Setelah diskusi tentang pembelajaran sejarah (yang berkualitas), secara bertahap terjadi perubahan sikap pada guru-guru pengembang. Diskusi yang diantaranya mencakup tentang pentingnya rencana pelaksanaan pembelajaran tersebut mampu menanamkan kesadaran para guru pengembang. Mereka sadar atas anggapan yang keliru selama ini, dan berjanji akan menyusun rencana pelaksanaan pembelajaran setiap kali akan mengimplementasikannya dalam prosedur pembelajaran. Namun mereka merasa kurang mampu menyusun rencana pelaksanaan pembelajaran dengan baik. karena itu dilaksanakan tindakan yang berupa pelatihan penyusunan rencana pelaksanaan pembelajaran. Setelah diadakan pelatihan, ternyata pada siklus pertama guru telah menyusun rencana pelaksanaan pembelajaran. Meskipun masih ada kekurangannya, setelah mendapat masukan akhirnya pada siklus kedua para guru telah mampu menyusun rencana pelaksanaan pembelajaran dengan baik. Hal itu dapat dilihat dari kemampuan: (1) merumuskan kompetensi dasar, (2) mengembangkan materi yang sesuai dengan kompetensi dasar, (3) menetapkan langkah-langkah dan strategi pembelajaran, (4) penetapan alat, media dan sumber pembelajaran, dan (5) merencanakan alat dan prosedur penilaian.
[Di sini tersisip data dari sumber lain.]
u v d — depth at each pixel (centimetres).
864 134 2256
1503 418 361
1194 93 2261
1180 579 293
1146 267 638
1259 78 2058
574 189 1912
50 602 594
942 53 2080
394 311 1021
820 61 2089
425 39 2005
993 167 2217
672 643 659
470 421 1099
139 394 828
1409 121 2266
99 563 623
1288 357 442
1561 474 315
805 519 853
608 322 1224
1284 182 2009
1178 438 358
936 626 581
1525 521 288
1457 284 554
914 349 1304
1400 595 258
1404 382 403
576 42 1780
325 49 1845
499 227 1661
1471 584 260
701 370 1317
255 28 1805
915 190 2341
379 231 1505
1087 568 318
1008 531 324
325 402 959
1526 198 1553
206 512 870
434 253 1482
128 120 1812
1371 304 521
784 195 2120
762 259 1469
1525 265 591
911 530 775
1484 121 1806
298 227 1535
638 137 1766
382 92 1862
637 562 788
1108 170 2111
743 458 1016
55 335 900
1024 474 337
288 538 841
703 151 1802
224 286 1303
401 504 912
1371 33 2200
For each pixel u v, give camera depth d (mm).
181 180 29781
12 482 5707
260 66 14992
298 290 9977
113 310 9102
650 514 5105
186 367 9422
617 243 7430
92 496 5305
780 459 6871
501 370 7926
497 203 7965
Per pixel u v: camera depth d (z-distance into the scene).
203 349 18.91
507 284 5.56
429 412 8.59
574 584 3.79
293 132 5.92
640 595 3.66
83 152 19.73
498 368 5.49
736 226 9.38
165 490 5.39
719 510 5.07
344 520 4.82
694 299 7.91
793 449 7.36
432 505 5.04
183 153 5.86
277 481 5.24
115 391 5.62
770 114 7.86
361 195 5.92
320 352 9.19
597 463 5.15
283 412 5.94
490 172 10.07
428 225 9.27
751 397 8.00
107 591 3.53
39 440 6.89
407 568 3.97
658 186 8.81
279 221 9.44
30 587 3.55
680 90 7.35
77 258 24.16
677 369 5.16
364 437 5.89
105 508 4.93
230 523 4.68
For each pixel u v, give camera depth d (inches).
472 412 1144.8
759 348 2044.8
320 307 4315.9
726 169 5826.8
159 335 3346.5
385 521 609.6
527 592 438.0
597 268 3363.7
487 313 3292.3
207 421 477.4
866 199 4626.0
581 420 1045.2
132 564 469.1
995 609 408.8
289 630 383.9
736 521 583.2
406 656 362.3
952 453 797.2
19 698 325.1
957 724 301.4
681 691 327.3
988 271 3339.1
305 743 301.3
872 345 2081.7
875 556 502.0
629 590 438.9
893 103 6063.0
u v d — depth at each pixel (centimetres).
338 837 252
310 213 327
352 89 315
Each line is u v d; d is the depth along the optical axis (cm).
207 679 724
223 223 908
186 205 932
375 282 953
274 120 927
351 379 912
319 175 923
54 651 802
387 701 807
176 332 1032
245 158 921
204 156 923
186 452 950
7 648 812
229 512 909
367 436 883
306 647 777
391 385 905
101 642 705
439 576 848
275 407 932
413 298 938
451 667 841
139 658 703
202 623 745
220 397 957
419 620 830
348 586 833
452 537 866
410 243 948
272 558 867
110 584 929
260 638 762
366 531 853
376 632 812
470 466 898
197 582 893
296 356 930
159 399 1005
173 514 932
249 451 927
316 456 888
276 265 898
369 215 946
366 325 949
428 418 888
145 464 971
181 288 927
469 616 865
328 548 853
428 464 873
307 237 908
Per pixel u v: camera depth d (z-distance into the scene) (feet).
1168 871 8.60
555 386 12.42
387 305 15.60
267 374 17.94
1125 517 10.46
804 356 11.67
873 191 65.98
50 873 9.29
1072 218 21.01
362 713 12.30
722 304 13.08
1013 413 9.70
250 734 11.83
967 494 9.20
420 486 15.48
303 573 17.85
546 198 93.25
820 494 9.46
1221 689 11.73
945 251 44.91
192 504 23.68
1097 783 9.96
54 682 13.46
2. Kemampuan Melaksanakan Prosedur Pembelajaran, terutama kaitannya dengan penerapan proses historiografi
Observasi awal terhadap proses belajar mengajar menunjukkan bahwa guru mengajar semata-mata hanya untuk menyampaikan pengetahuan kepada siswa. Pertanyaan yang disampaikan pun hanya sebagai alat untuk menjajagi sejauh mana pengetahuan yang telah disampaikan dapat diserap oleh para siswa. Guru mengajar hanya berorientasi pada buku paket. Hal itu menunjukkan bahwa guru kurang kritis, tidak mencoba mencocokkan apakah materi yang ada dalam buku paket benar-benar telah sesuai dengan tuntutan kurikulum. Terungkap juga bahwa guru mengajar tanpa prosedur yang benar (mengajar tanpa pendahuluan, tetapi langsung menyampaikan materi). Hal itu berarti bahwa guru merasa tidak perlu memahami kondisi siswa, dan merasa tidak perlu untuk membangkitkan motivasi agar siswa ikut terlibat aktif dalam KBM. Bahkan dalam penyajian pun guru hanya menyampaikan dari satu butir materi ke butir berikutnya. Ini berarti guru hanya menekankan aspek koqnitif dengan menyuruh siswanya untuk semata-mata mencatat dan menghafal materi, sedangkan aspek lainnya terabaikan. Padahal materi pembelajaran sejarah tidak lepas dari unsur nilai-nilai affektif.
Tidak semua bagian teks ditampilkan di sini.